You can do a similar thing when the object is on the far side of the moon. Then the reduction in weight is $F_c-F_g$. To first order this gives an identical result to the above. The second order result for the difference $|F_{c1}-F_{g1}|-|F_{c2}-F_{g2}| =6GMm (\Delta r)^2 /r^4$. ( Note this difference is zero in first order). This result was first obtained by @PeroK post 22. (The second order term for the far side expression has the opposite sign, thereby the factor of 6).

 

[Richard R Richard]

[QUOTE = "PeroK, post: 6435672, member: 493650"]
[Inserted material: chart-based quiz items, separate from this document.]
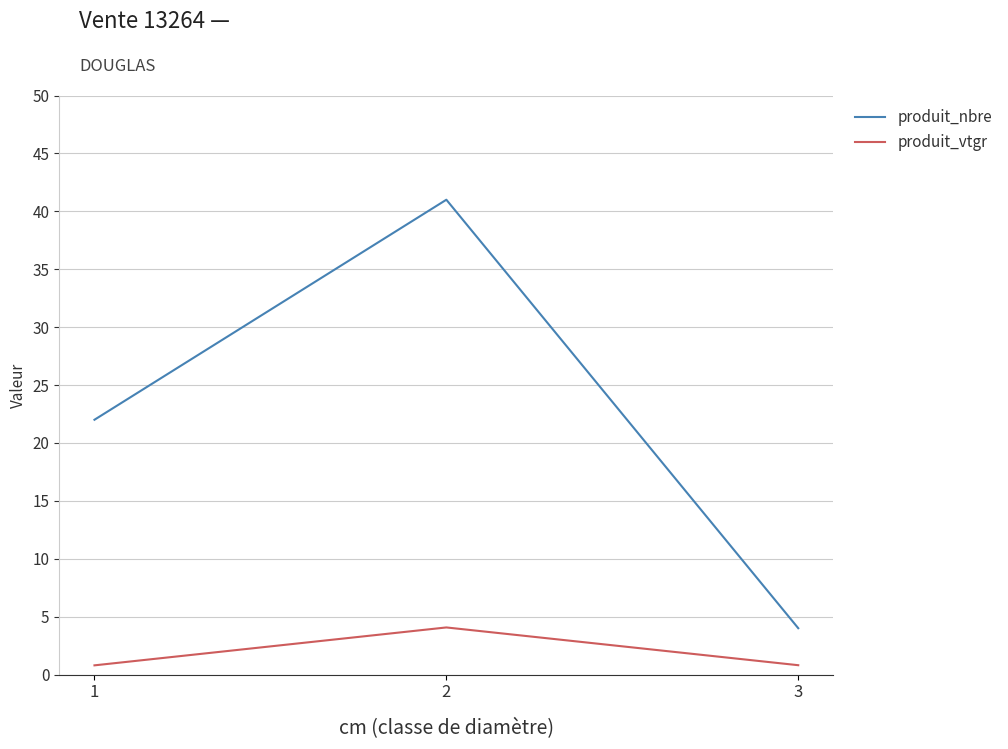

What is the maximum value shown in the chart?

41.0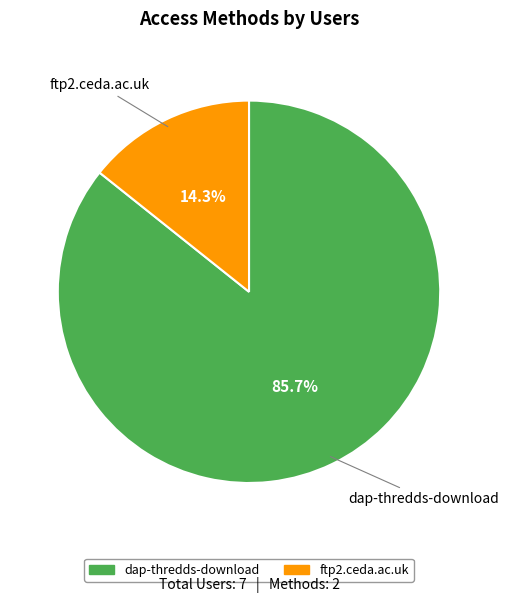

To the nearest percent, what is the difference between the dap-thredds-download and ftp2.ceda.ac.uk slice percentages?

71%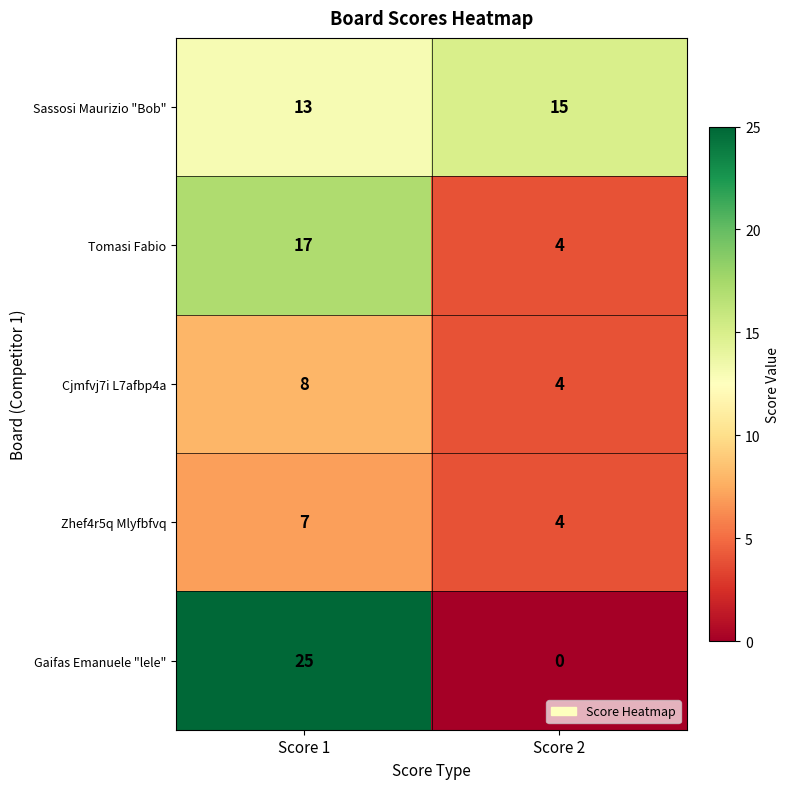

What is the approximate value of Zhef4r5q Mlyfbfvq at Score 1?

7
$$ N_f = F_M + F_ {cMc} $$
And the effective gravity on the Moon depends on which side you are standing on?
[/QUOTE]
You're right, maybe I mix ideas, actually on the opposite side in the same frame of reference I must have written something like

-N_f = -F_M + F_ {cMc}
That is, when we include the Earth
N_c = F_M-F_ {Ec} F_ {cEc} -F_ {cMc}-N_f = -F_M - F_ {Ef} + F_ {cEf} + F_ {cMc}

Which are the same equations, but the sign only indicates the vector sense in that frame of reference.
Actually, the difference between the measured values between one side and the other is due to the difference between

$$ F_ {Ec} - F_ {cEc} \neq F_ {Ef} - F_ {cEf} $$
Edit I still haven't read the additional messages I've been replying to

 

[Charles Link]

It may be worth mentioning for the arithmetic of the results of post 32, etc., it is kind of simple, if you use for the radius of the Earth $r_e=4000$ miles, the Earth to moon distance $r=240,000$ miles, and the radius of the moon $\Delta r=1000$ miles. Then $r_e/r=1/60$, and $\Delta r/r=1/240$.